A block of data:
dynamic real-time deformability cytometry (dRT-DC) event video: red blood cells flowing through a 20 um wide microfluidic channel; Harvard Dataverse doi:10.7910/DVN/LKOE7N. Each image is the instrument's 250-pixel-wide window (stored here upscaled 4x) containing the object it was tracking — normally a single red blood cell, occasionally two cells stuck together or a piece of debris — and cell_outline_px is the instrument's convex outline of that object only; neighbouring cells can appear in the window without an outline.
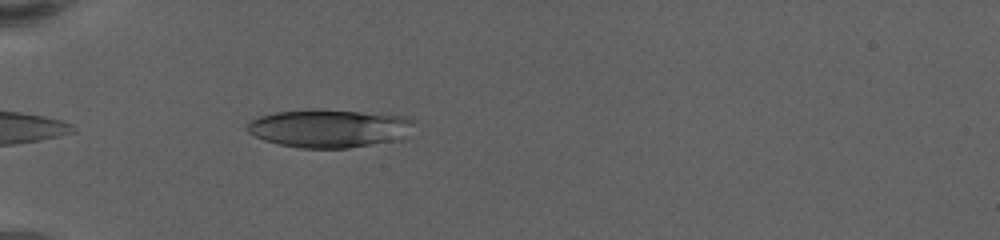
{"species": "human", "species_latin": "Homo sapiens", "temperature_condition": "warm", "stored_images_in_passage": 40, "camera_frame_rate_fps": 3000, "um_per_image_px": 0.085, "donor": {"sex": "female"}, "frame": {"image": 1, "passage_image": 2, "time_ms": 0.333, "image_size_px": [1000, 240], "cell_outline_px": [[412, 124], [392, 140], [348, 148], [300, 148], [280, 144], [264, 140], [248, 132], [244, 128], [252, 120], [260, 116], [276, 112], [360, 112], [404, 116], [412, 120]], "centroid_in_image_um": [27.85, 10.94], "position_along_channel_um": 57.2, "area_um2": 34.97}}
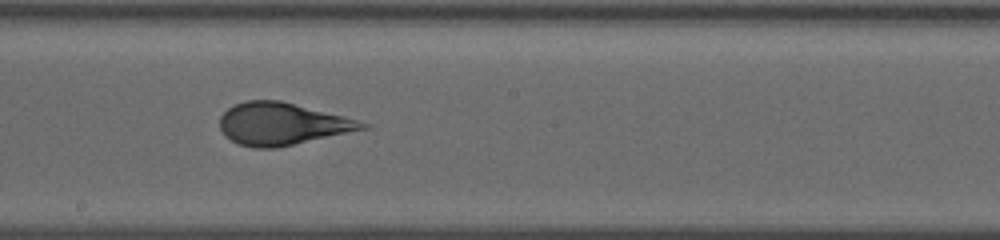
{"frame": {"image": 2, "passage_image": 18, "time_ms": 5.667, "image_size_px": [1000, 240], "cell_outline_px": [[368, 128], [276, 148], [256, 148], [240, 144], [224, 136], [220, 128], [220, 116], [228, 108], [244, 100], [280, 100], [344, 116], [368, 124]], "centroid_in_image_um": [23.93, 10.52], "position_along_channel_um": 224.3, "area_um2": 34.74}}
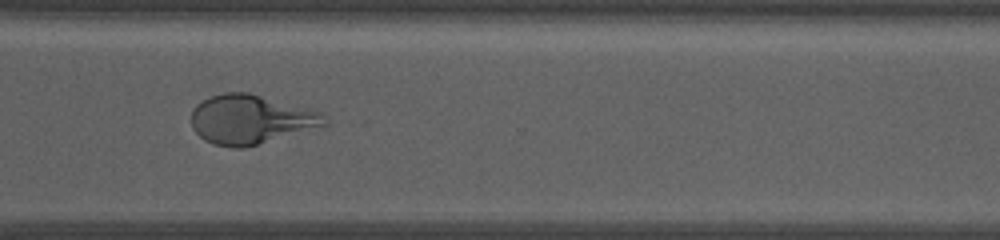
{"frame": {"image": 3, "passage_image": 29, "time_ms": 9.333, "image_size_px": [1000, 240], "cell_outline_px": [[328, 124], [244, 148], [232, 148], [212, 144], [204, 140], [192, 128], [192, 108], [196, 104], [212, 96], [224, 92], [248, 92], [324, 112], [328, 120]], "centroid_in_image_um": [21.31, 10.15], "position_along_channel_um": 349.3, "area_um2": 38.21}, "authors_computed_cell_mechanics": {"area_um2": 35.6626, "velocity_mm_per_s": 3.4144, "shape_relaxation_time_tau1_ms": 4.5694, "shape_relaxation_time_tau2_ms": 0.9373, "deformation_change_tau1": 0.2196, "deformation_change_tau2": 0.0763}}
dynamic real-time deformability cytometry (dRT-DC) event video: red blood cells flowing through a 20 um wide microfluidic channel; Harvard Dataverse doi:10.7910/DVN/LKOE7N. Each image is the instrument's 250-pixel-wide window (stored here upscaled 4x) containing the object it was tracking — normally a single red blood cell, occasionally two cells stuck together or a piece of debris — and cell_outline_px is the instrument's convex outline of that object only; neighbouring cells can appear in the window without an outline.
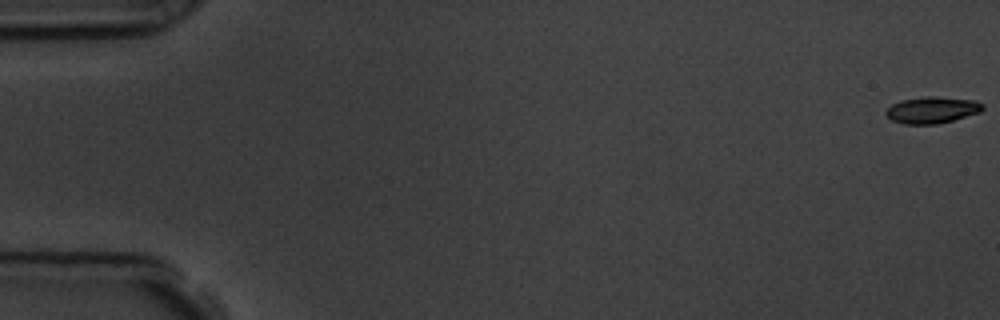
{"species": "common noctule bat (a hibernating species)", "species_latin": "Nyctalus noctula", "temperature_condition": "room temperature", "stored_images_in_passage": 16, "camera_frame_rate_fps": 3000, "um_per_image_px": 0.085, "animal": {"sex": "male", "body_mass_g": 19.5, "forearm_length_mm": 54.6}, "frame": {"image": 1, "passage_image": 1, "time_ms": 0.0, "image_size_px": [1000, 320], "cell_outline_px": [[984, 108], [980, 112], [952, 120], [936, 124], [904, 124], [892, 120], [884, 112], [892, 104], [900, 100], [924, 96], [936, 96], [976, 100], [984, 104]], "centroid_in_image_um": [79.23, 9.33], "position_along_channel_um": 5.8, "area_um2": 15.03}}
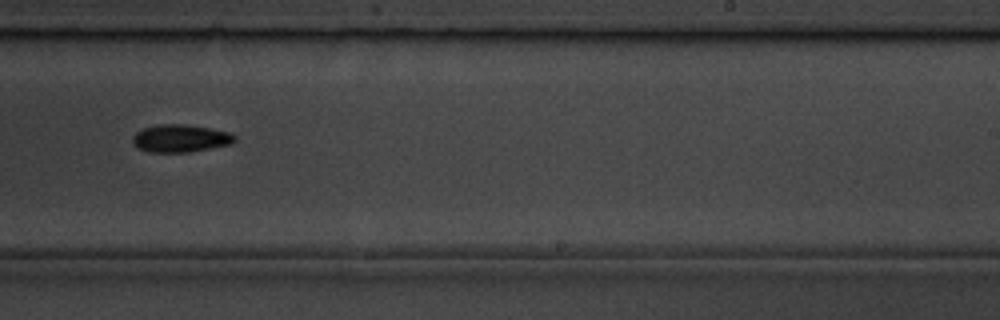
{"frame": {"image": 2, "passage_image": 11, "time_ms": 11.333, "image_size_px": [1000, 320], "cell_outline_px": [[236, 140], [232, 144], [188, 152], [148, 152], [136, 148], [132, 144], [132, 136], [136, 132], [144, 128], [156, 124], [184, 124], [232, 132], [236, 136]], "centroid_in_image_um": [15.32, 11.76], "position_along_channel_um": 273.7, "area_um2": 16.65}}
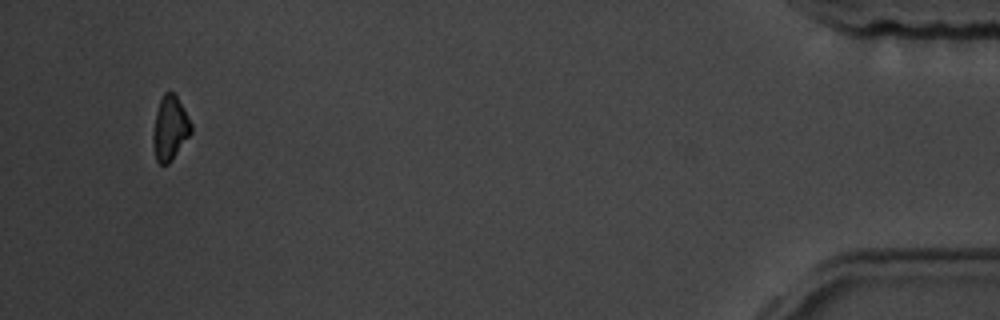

__Aim of the task__. Copy the whole of the material above exactly, but not its images.

__Answer below__.
dynamic real-time deformability cytometry (dRT-DC) event video: red blood cells flowing through a 20 um wide microfluidic channel; Harvard Dataverse doi:10.7910/DVN/LKOE7N. Each image is the instrument's 250-pixel-wide window (stored here upscaled 4x) containing the object it was tracking — normally a single red blood cell, occasionally two cells stuck together or a piece of debris — and cell_outline_px is the instrument's convex outline of that object only; neighbouring cells can appear in the window without an outline.
{"species": "human", "species_latin": "Homo sapiens", "temperature_condition": "warm", "stored_images_in_passage": 40, "camera_frame_rate_fps": 3000, "um_per_image_px": 0.085, "donor": {"sex": "female"}, "frame": {"image": 1, "passage_image": 2, "time_ms": 0.333, "image_size_px": [1000, 240], "cell_outline_px": [[412, 124], [392, 140], [348, 148], [300, 148], [280, 144], [264, 140], [248, 132], [244, 128], [252, 120], [260, 116], [276, 112], [360, 112], [404, 116], [412, 120]], "centroid_in_image_um": [27.85, 10.94], "position_along_channel_um": 57.2, "area_um2": 34.97}}
{"frame": {"image": 2, "passage_image": 18, "time_ms": 5.667, "image_size_px": [1000, 240], "cell_outline_px": [[368, 128], [276, 148], [256, 148], [240, 144], [224, 136], [220, 128], [220, 116], [228, 108], [244, 100], [280, 100], [344, 116], [368, 124]], "centroid_in_image_um": [23.93, 10.52], "position_along_channel_um": 224.3, "area_um2": 34.74}}
{"frame": {"image": 3, "passage_image": 29, "time_ms": 9.333, "image_size_px": [1000, 240], "cell_outline_px": [[328, 124], [244, 148], [232, 148], [212, 144], [204, 140], [192, 128], [192, 108], [196, 104], [212, 96], [224, 92], [248, 92], [324, 112], [328, 120]], "centroid_in_image_um": [21.31, 10.15], "position_along_channel_um": 349.3, "area_um2": 38.21}, "authors_computed_cell_mechanics": {"area_um2": 35.6626, "velocity_mm_per_s": 3.4144, "shape_relaxation_time_tau1_ms": 4.5694, "shape_relaxation_time_tau2_ms": 0.9373, "deformation_change_tau1": 0.2196, "deformation_change_tau2": 0.0763}}
dynamic real-time deformability cytometry (dRT-DC) event video: red blood cells flowing through a 20 um wide microfluidic channel; Harvard Dataverse doi:10.7910/DVN/LKOE7N. Each image is the instrument's 250-pixel-wide window (stored here upscaled 4x) containing the object it was tracking — normally a single red blood cell, occasionally two cells stuck together or a piece of debris — and cell_outline_px is the instrument's convex outline of that object only; neighbouring cells can appear in the window without an outline.
{"species": "common noctule bat (a hibernating species)", "species_latin": "Nyctalus noctula", "temperature_condition": "room temperature", "stored_images_in_passage": 16, "camera_frame_rate_fps": 3000, "um_per_image_px": 0.085, "animal": {"sex": "male", "body_mass_g": 19.5, "forearm_length_mm": 54.6}, "frame": {"image": 1, "passage_image": 1, "time_ms": 0.0, "image_size_px": [1000, 320], "cell_outline_px": [[984, 108], [980, 112], [952, 120], [936, 124], [904, 124], [892, 120], [884, 112], [892, 104], [900, 100], [924, 96], [936, 96], [976, 100], [984, 104]], "centroid_in_image_um": [79.23, 9.33], "position_along_channel_um": 5.8, "area_um2": 15.03}}
{"frame": {"image": 2, "passage_image": 11, "time_ms": 11.333, "image_size_px": [1000, 320], "cell_outline_px": [[236, 140], [232, 144], [188, 152], [148, 152], [136, 148], [132, 144], [132, 136], [136, 132], [144, 128], [156, 124], [184, 124], [232, 132], [236, 136]], "centroid_in_image_um": [15.32, 11.76], "position_along_channel_um": 273.7, "area_um2": 16.65}}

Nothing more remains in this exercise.